Activity — Locate each line in the records containing "these". Copy it.

Material for the task —
- Opening Delimiter -

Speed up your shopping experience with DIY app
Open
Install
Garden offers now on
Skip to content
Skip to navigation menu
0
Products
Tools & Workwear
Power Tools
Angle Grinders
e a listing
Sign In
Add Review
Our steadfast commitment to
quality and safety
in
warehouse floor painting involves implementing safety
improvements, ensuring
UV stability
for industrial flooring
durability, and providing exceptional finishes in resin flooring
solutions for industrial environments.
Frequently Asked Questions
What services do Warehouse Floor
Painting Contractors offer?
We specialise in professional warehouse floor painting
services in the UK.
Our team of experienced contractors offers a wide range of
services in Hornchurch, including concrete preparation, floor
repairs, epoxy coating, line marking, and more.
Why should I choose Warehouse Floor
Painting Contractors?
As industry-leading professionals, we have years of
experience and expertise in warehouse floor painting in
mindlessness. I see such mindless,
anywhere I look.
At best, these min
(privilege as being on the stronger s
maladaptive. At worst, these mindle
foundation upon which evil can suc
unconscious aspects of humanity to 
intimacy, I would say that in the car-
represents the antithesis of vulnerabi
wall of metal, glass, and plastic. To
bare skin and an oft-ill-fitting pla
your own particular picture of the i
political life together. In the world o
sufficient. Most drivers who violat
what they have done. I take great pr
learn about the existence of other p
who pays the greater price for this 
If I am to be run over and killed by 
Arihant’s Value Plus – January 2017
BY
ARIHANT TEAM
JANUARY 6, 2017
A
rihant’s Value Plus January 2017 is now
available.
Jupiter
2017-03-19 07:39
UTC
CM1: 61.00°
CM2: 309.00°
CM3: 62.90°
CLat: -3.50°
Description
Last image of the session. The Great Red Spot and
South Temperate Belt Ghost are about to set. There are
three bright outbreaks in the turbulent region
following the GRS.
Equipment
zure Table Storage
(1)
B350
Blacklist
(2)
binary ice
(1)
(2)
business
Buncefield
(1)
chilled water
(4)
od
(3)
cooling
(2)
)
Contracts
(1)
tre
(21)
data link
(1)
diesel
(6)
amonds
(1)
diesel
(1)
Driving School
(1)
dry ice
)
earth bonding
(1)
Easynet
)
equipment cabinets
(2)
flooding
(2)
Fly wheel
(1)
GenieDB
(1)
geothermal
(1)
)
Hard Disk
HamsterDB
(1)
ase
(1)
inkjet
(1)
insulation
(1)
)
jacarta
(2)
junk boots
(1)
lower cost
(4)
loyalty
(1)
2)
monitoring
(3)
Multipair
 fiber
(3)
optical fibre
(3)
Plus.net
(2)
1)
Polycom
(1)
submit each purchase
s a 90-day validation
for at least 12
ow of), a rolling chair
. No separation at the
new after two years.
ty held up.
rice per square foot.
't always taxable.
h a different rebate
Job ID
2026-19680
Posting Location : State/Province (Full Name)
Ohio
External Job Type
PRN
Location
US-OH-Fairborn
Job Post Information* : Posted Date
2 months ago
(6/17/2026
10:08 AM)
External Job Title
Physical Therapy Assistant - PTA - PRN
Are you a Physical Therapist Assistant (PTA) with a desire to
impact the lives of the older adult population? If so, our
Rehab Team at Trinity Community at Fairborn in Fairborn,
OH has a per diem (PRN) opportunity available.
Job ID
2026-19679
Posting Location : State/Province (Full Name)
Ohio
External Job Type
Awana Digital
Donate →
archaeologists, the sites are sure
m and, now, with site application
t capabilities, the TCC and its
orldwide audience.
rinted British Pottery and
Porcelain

- Closing Delimiter -

Response to the exercise —
At best, these min
maladaptive. At worst, these mindle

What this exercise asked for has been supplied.